Venezuelan President Nicolas Maduro has been defiant — at least publicly.
“Anyone who leaves Venezuela in the middle of this economic war won’t return,” he thundered at the inauguration of a new route for the state airline Conviasa in May. “Because Venezuela is respected!”
However, despite Maduro’s imperious warnings, his government has started to give into the airlines’ pressure. Air and water transport minister Hebert García Plaza announced June 6 that the government had so far paid its debt from 2012 and 2013 to six airlines: Tame, Avianca, Tiara Air, Aeromexico, Insel Air, and Aruba Airlines.
But the head of the Venezuela Airlines Association, Humberto Figuera, told VICE News that he expected the government to only offer airlines a portion of what it owes.
“They’re going to pay some airlines 70 percent, others 80 percent, and so on, of what’s due,” Figuera said. “It all depends on which airline, and various factors.”
The government is also asking airlines to help lower prices for Venezuelan flights. The majority of the 24 international airlines that fly to Venezuela are still considering the idea.

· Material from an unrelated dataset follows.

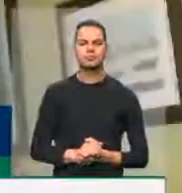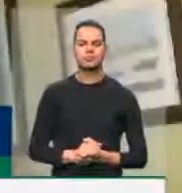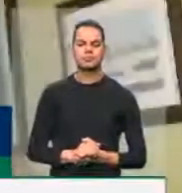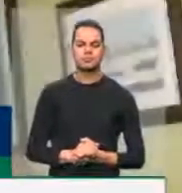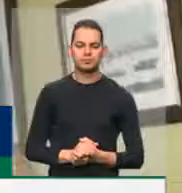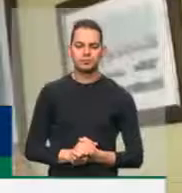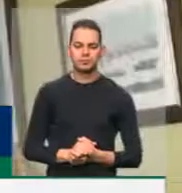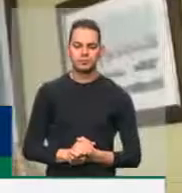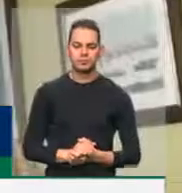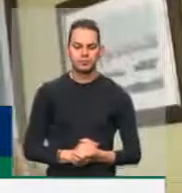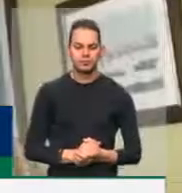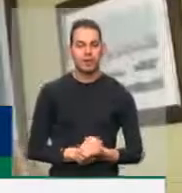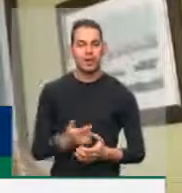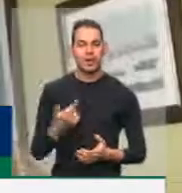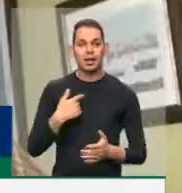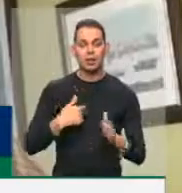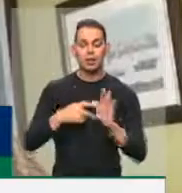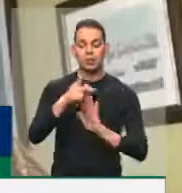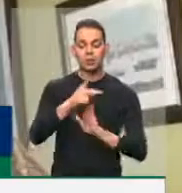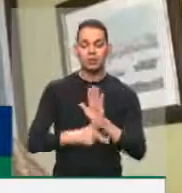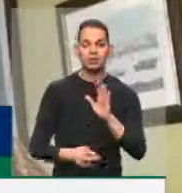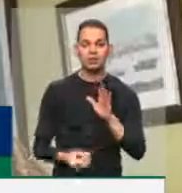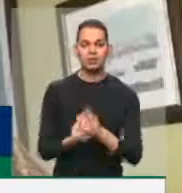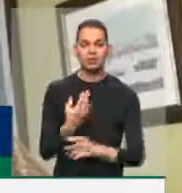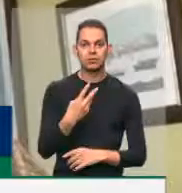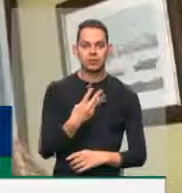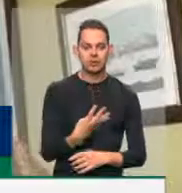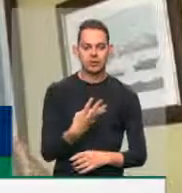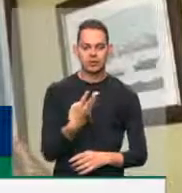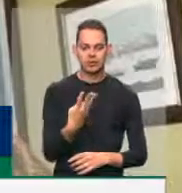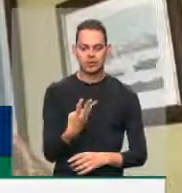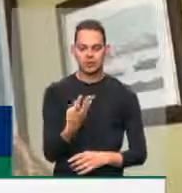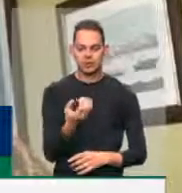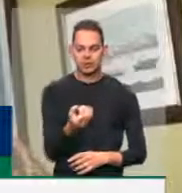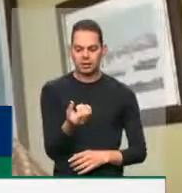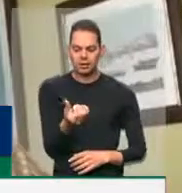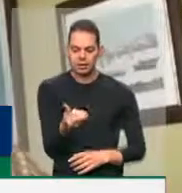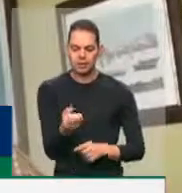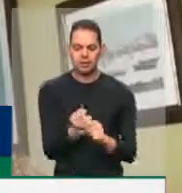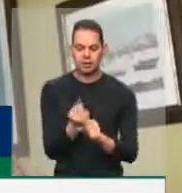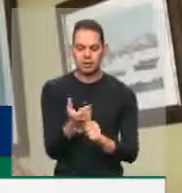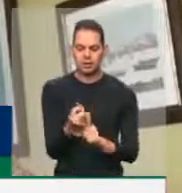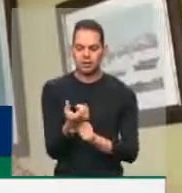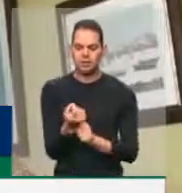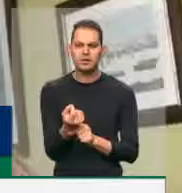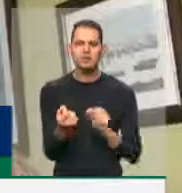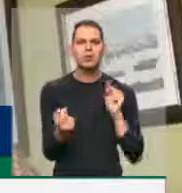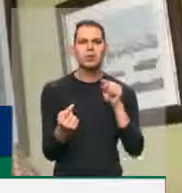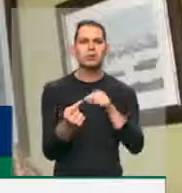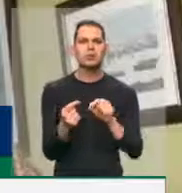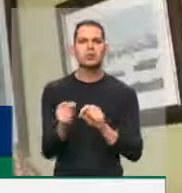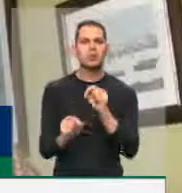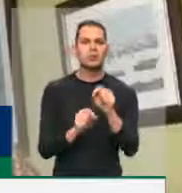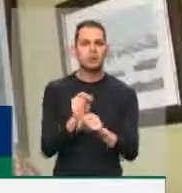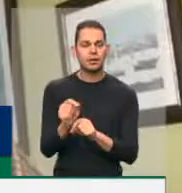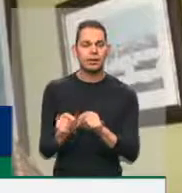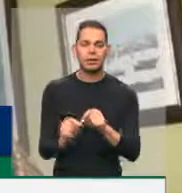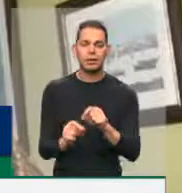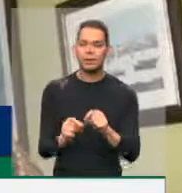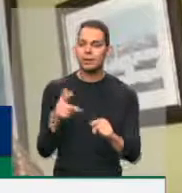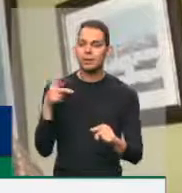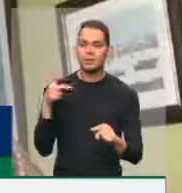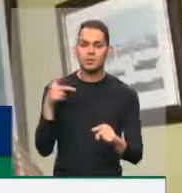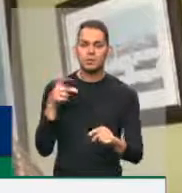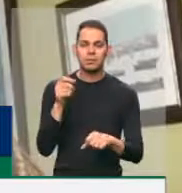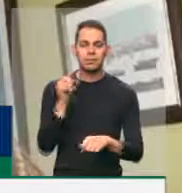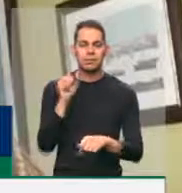dê entrada no projeto 4306 de 2020 para coibir a divulgação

“At least there is a proposal on the table now, and there wasn’t a month ago,” Figuera said. “I think the airlines will pick the best of some bad options.”
It appears that both sides will have to compromise for regular commercial flights to be resumed in Venezuela, but the government cannot afford the alternative — a country isolated from international air-travel in a globalized world, and another unresolved economic headache for its citizens.